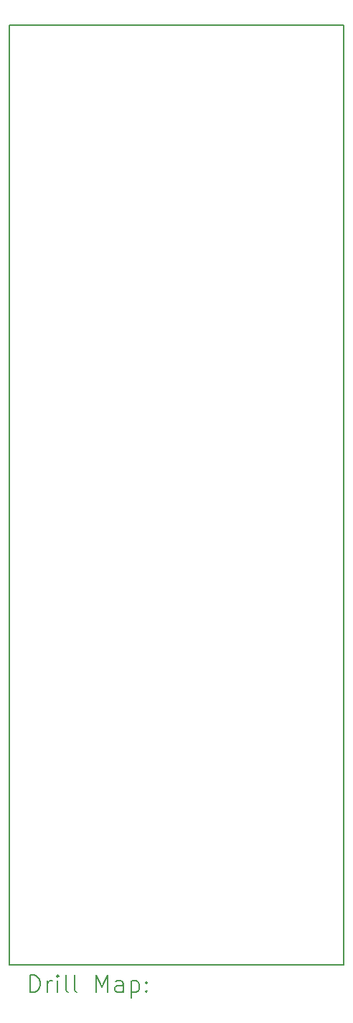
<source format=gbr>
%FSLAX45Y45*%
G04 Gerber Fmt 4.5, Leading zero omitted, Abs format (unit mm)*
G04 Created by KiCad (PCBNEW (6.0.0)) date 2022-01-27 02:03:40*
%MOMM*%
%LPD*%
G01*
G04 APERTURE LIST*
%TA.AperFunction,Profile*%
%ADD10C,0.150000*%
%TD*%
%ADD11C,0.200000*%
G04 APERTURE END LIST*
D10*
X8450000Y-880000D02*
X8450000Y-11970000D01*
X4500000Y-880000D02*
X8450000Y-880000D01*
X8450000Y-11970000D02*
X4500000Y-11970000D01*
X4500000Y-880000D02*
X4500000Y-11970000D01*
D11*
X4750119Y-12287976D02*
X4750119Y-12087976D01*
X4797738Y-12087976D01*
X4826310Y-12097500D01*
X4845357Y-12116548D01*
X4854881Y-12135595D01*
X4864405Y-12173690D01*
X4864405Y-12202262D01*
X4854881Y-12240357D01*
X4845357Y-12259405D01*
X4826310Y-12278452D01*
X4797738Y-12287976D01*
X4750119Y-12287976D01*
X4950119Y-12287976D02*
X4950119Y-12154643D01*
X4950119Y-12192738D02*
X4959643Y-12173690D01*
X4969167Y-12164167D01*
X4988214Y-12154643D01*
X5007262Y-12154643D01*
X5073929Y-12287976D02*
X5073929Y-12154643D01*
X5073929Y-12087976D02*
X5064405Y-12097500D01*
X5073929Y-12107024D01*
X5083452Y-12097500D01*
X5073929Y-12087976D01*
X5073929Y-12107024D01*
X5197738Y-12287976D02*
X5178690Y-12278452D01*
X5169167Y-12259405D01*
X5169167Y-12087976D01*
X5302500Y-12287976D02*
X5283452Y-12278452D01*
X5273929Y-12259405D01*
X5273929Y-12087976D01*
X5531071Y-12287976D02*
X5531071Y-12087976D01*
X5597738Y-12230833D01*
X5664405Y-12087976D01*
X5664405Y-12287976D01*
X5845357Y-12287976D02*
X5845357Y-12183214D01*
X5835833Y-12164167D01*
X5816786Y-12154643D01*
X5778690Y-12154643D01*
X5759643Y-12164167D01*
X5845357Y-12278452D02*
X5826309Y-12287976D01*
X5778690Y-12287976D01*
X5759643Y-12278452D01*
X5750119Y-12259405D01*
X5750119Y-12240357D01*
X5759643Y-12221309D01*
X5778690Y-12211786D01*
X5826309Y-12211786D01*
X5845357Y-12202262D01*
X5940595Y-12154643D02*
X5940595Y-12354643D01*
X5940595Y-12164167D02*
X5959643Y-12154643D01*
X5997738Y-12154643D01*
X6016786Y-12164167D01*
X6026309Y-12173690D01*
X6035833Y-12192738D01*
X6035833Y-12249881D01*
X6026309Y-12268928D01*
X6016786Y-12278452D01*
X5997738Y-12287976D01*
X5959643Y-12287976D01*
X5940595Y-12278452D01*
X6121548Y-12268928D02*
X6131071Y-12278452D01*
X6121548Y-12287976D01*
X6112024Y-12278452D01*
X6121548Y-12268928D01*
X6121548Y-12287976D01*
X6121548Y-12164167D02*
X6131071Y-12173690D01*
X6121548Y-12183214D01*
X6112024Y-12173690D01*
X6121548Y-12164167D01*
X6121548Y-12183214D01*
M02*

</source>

§

[TASK TO COMPLETE] Go through the data, and copy each line in which the word "format" appears.

[EXERCISE OUTPUT]
<source format=gbr>
G04 Gerber Fmt 4.5, Leading zero omitted, Abs format (unit mm)*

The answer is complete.